Note that both descend and enter functions require the rule number as an argument. Having this number, the parsing environment reveals nesting between the parsing procedures, which is specifically important for building the parser tree.

These numbers are the constants that were specified in the #[denote(TRUE)] macro attributes when we set up the derive macro.

Left Recursion

Lady Deirdre follows an approach to handling left recursion by lifting syntax tree nodes to their siblings, such that the node becomes a child of its former sibling.

When parsing code such as true & false, first, you parse the true operand. If the input stream finishes at this step, you return this node as the result product of parsing. Otherwise, when the parser encounters an & token, it starts a new binary operator parser immediately lifting the previously created operand to the current operator's context, then parses the second operand and finishes the operator parser. You can repeat this procedure iteratively to create a left-rotated binary tree.

The SyntaxSession::lift function "transplants" the syntax tree branch created just before we enter the new node subparser to the context of this subparser.

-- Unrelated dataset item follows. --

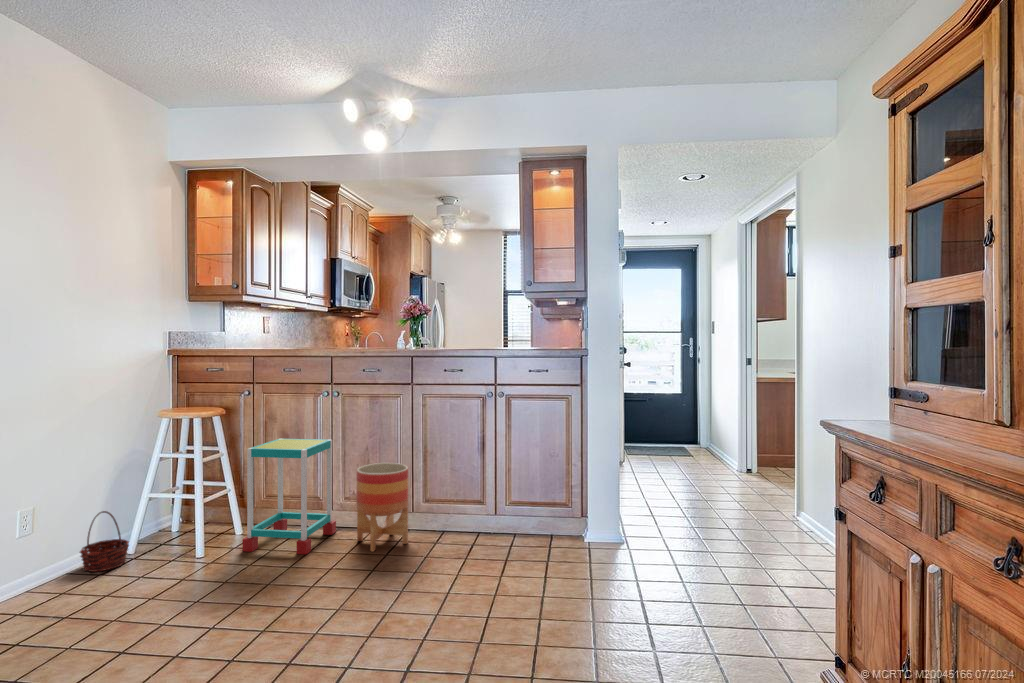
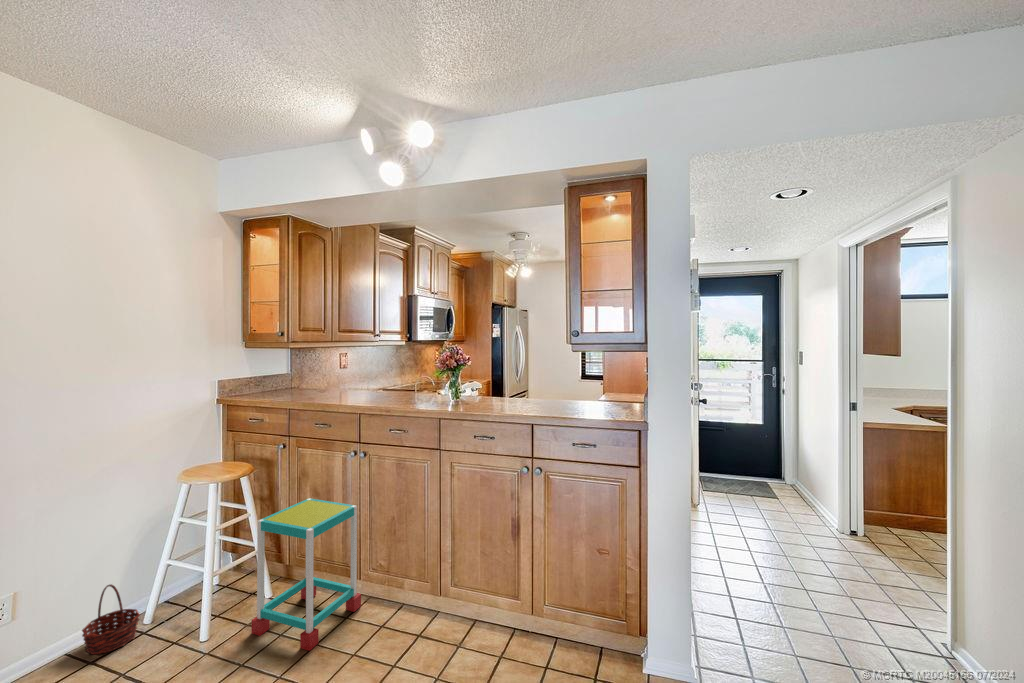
planter: present [356,463,408,551] -> none [370,538,430,656]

In particular, this function automatically changes the parent NodeRef of the former sibling to the node that we start parsing.

From the operator parser of the Expr Parser example:

BoolToken::And => {
    if binding >= 2 {
        return accumulator;
    }

    // The `accumulator` is the result product of the overall parse procedure.
    let left = accumulator;

    // Entering into the `&` operator subparser.
    let node = session.enter(BoolNode::AND);
 
    // The accumulated product could be Nil due to syntax errors.
    // In this case, we should not and cannot lift it.
    if !left.is_nil() {
        // Makes the former accumulated node the child (the left-hand operand)
        // of the currently parsed operator.
        session.lift(&left);
    }

    let parent = session.parent_ref();

    // Consumes the `&` token.
    session.advance();
    skip_trivia(session);

    // Parses the right-hand side of the operator.
    let right = parse_operator(session, BoolNode::AND, 2);

    // Finishes operator subparser, and sets the result to the `accumulator`
    // for reuse on the next loop step.
    accumulator = session.leave(BoolNode::And {
        node,
        parent,
        left,
        right,
    });
}

Nodes Relations

In contrast to the macro-generated parsers, in the hand-written parser, you have to instantiate and properly initialize the instance of the node manually: when you return the final result from the overall parse procedure, and when you finish the inner subparsers via the leave function.

To set up the node-to-parent relation, you can use the SyntaxSession::parent_ref function that returns a NodeRef reference to the parent node in the syntax tree of the currently parsed node.

The SyntaxSession::node_ref returns a NodeRef reference of the currently parsed node that will be deployed into the syntax tree when the parser finishes parsing (or subparsing) process.

To set up the child NodeRefs, you can use the result of the descend and leave functions.

Whenever the parse procedure encounters syntax errors that cannot be recovered, the parser function should set the child references to the most reasonable defaults following the same approach as in the macro-generated parsers.